Teaching the Teachers: Training Opportunities

screen_shot_2015-04-28_at_5.28.40_pm.pngIf you’d like to learn more about News Literacy and about how to teach it, here’s a range of options, from bite-sized bits to full meals and even full-length training courses.

Appetizers

  • News Literacy classroom tips on YouTube: From first-year survivors through veteran lecturers, News Literacy’s leaders share advice and experiences in short videos aimed at teachers who want to add News Literacy to their classroom. 

News Literacy in two TED talks

  • Newsmosis: Howard Schneider, the Godfather of the News Literacy movement, tells TED viewers about the need for News Literacy as the antidote to “Newsmosis,” a passive state of information overload. 

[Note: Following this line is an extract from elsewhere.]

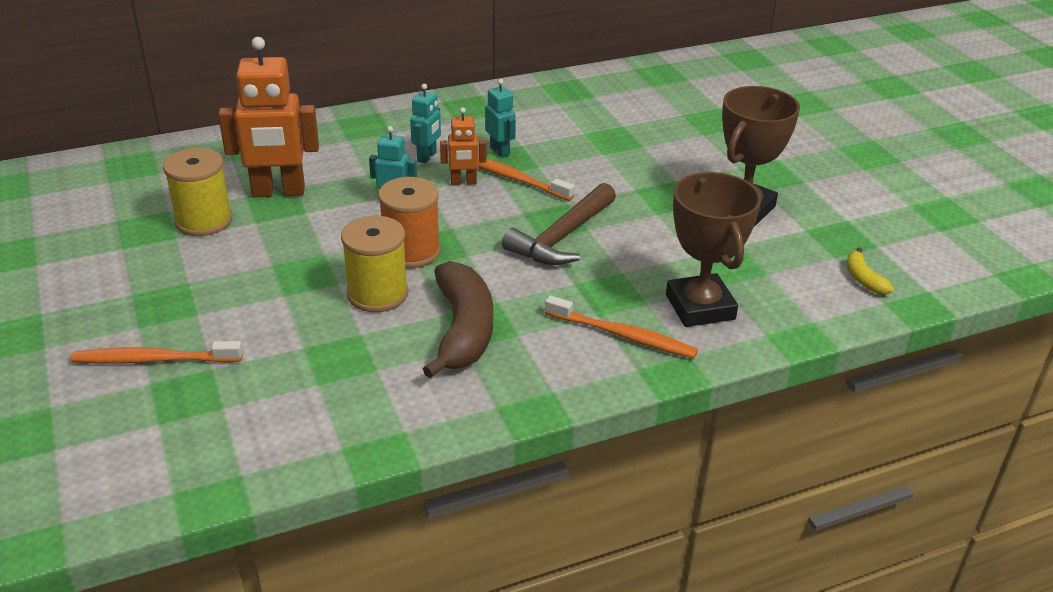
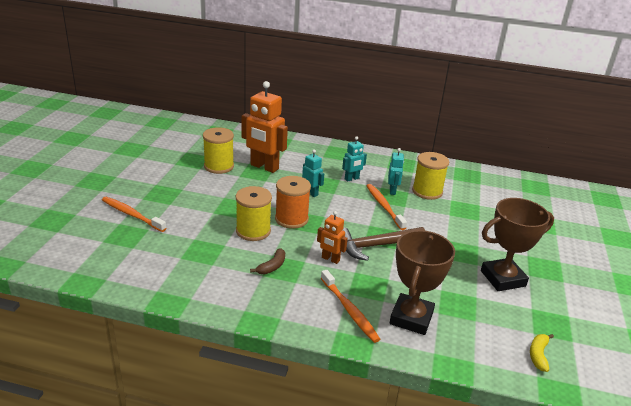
camera: 35 degrees right, 5 degrees down
(463, 182) = (356, 198): orange robot -> orange robot (330, 259)
(463, 330) = (272, 266): brown banana -> brown banana, size x0.47
(543, 134) = (427, 191): none -> yellow spool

  • "You don't want to hear it (and that's a problem worth working on)": Previous Center for News Literacy Director Dean Miller challenges TED viewers to fight the human tendency to block out facts that make us uncomfortable. 

A La Carte

  • “Watching TV News: How to be a smarter viewer” is a free three-hour online course offered by the Poynter Institute for Media Studies through its News University. Register and work at your own pace. This course will change the way you watch TV news by giving you the tools to judge for yourself whether what you see is fair, accurate and reliable. To help you do that, we will take you behind the scenes to show you how television news works and how professional journalists make the decisions that affect what you see every day. 

  • How to reinforce objectivity, news research and consumption skills among Millennials: A paper about the News Literacy movement for The Brookings Institution, a nonprofit public policy organization whose goals include strengthening democracy.

Full meals

  • News Literacy Basics Online Course Book -- In the Summer of 2015, the Center for News Literacy embarked on its second offering of an Online Course that outlined the basics of News Literacy, closely mimicing the course that we teach over the course of 14 weeks at Stony Brook University. It is a work in progress, but if you are looking for a quick way to brush up on your skills or delver a bit deeper into the course, its a great way to get started. 

  • Making Sense of News, an updated version of a six-week all-online Coursera course launched in January 2017, is a joint project of Hong Kong University’s Journalism and Media Studies Centre, and the Center for News Literacy. The course is hosted by faculty and staff from both Universities. The Hong Kong University team has taught News Literacy to undergraduates at HKU and run workshops for News Literacy teachers in China, Vietnam, Myanmar, Japan and Malaysia, and is now offering the course online.